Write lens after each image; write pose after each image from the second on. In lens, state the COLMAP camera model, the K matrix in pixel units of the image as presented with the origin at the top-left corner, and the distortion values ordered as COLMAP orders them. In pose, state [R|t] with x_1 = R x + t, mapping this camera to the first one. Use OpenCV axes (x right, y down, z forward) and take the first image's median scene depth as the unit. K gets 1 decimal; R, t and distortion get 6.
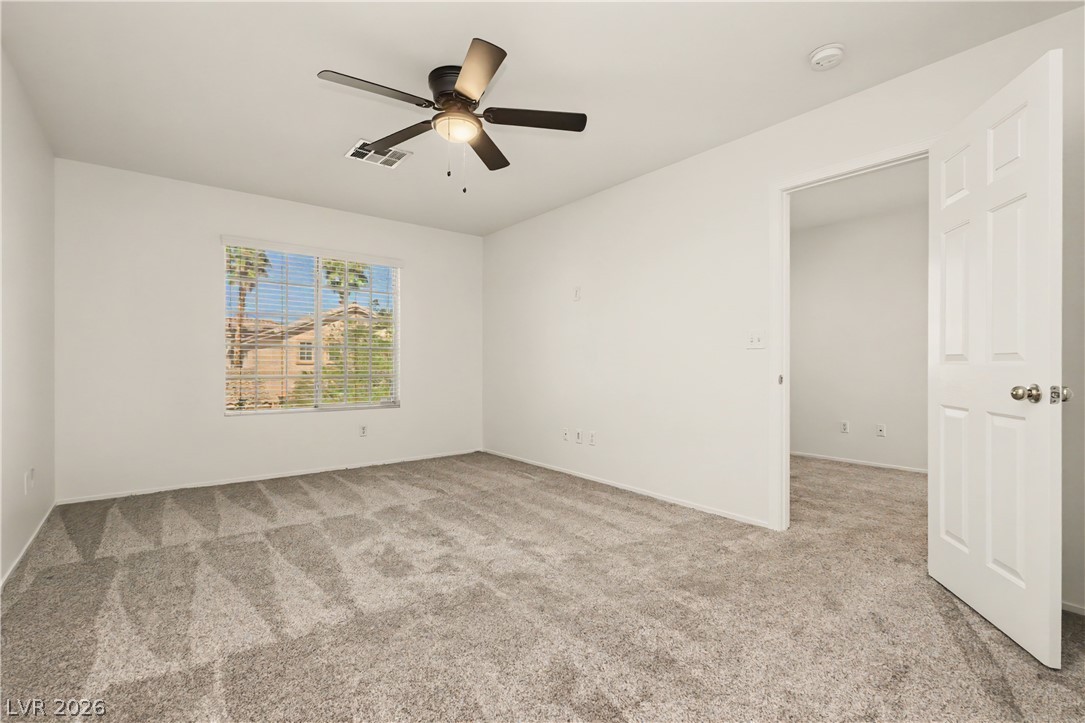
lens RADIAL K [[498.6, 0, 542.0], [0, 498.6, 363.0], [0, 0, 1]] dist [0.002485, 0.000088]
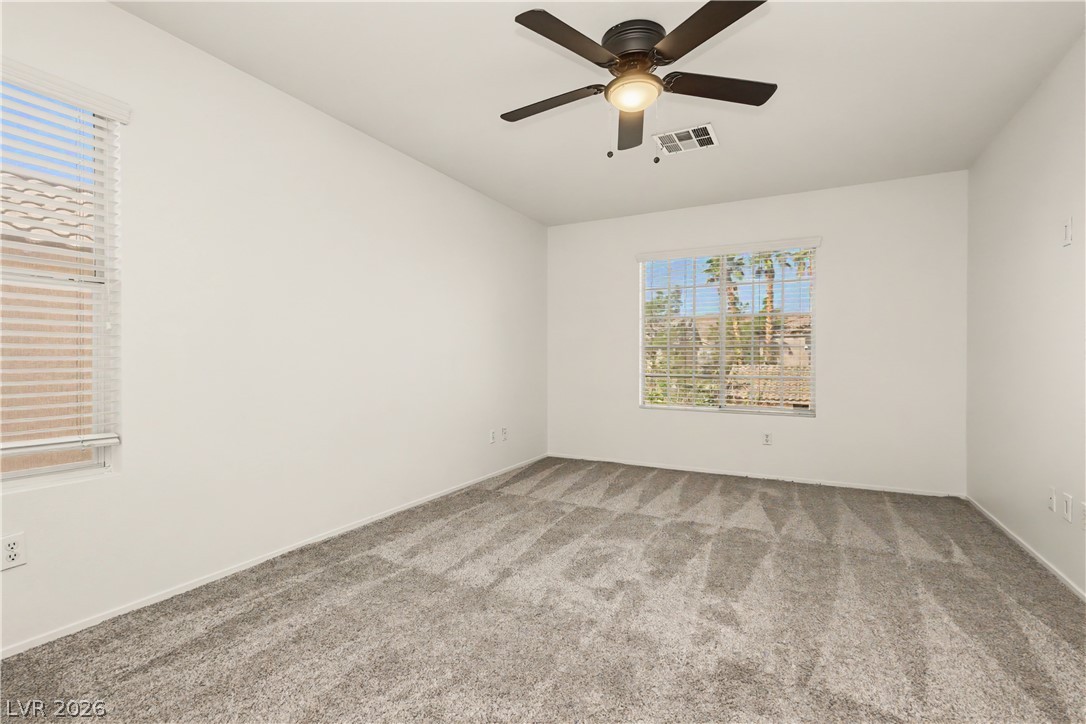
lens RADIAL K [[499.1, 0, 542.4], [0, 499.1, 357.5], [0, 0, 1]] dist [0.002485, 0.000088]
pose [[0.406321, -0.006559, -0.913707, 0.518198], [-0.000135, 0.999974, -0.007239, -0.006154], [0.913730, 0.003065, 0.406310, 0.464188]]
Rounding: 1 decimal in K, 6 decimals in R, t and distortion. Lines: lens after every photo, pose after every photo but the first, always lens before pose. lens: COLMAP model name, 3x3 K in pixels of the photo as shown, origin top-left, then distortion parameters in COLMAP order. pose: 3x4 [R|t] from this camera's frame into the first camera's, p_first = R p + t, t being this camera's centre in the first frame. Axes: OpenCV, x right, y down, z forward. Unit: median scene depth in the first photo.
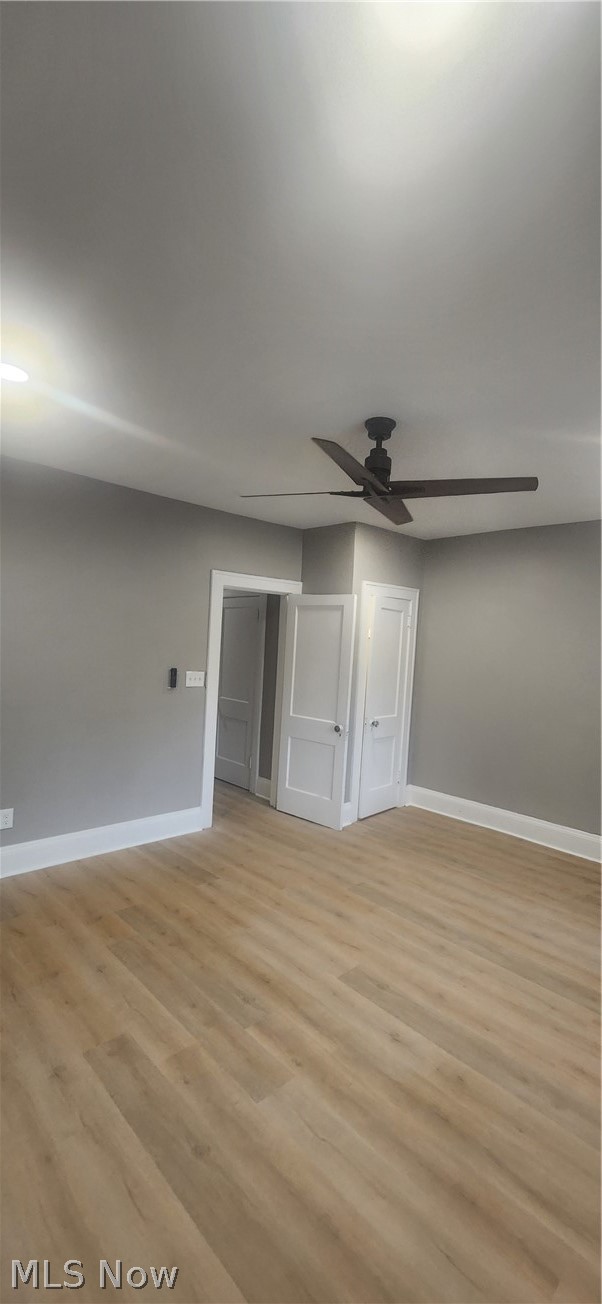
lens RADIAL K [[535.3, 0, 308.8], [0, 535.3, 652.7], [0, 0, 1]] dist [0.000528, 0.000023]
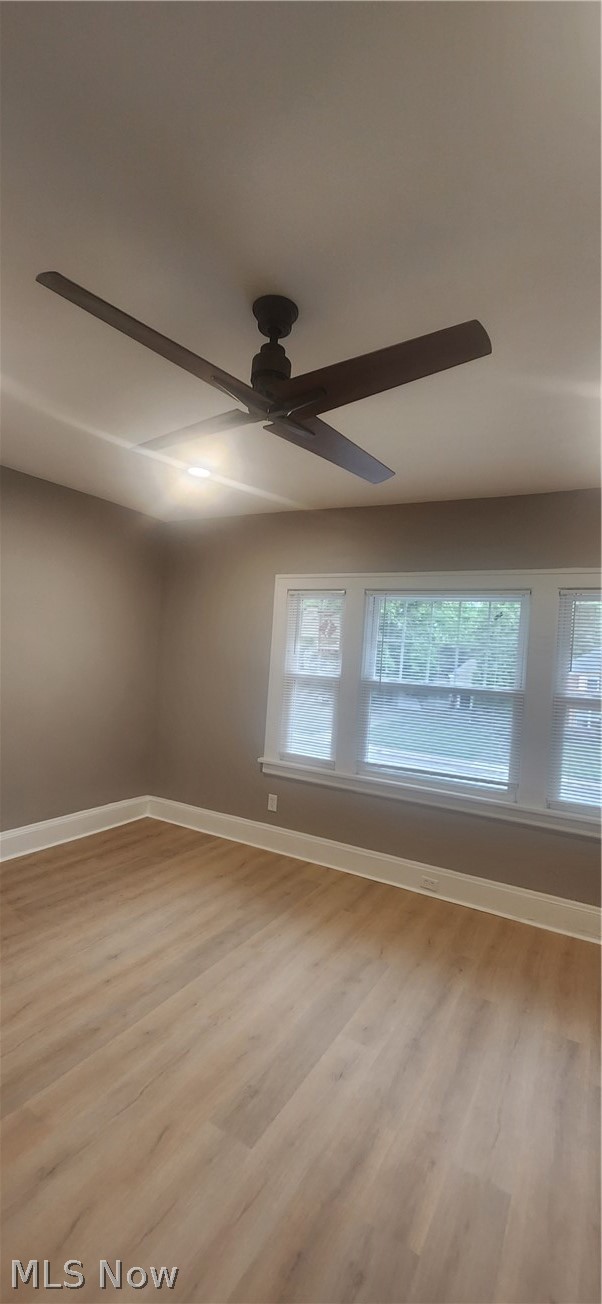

#####

ACTIVITY => Rewrite the items above with "median scene depth" changed to "mean scene depth" and everything else kept the same. Omit the pictures from your answer.

EXPECTED OUTPUT =>
Write lens after each image; write pose after each image from the second on. In lens, state the COLMAP camera model, the K matrix in pixel units of the image as presented with the origin at the top-left corner, and the distortion values ordered as COLMAP orders them. In pose, state [R|t] with x_1 = R x + t, mapping this camera to the first one. Use OpenCV axes (x right, y down, z forward) and take the first image's mean scene depth as the unit. K gets 1 decimal; R, t and distortion get 6.
lens RADIAL K [[498.6, 0, 542.0], [0, 498.6, 363.0], [0, 0, 1]] dist [0.002485, 0.000088]
lens RADIAL K [[499.1, 0, 542.4], [0, 499.1, 357.5], [0, 0, 1]] dist [0.002485, 0.000088]
pose [[0.406321, -0.006559, -0.913707, 0.518198], [-0.000135, 0.999974, -0.007239, -0.006154], [0.913730, 0.003065, 0.406310, 0.464188]]
Rounding: 1 decimal in K, 6 decimals in R, t and distortion. Lines: lens after every photo, pose after every photo but the first, always lens before pose. lens: COLMAP model name, 3x3 K in pixels of the photo as shown, origin top-left, then distortion parameters in COLMAP order. pose: 3x4 [R|t] from this camera's frame into the first camera's, p_first = R p + t, t being this camera's centre in the first frame. Axes: OpenCV, x right, y down, z forward. Unit: mean scene depth in the first photo.
lens RADIAL K [[535.3, 0, 308.8], [0, 535.3, 652.7], [0, 0, 1]] dist [0.000528, 0.000023]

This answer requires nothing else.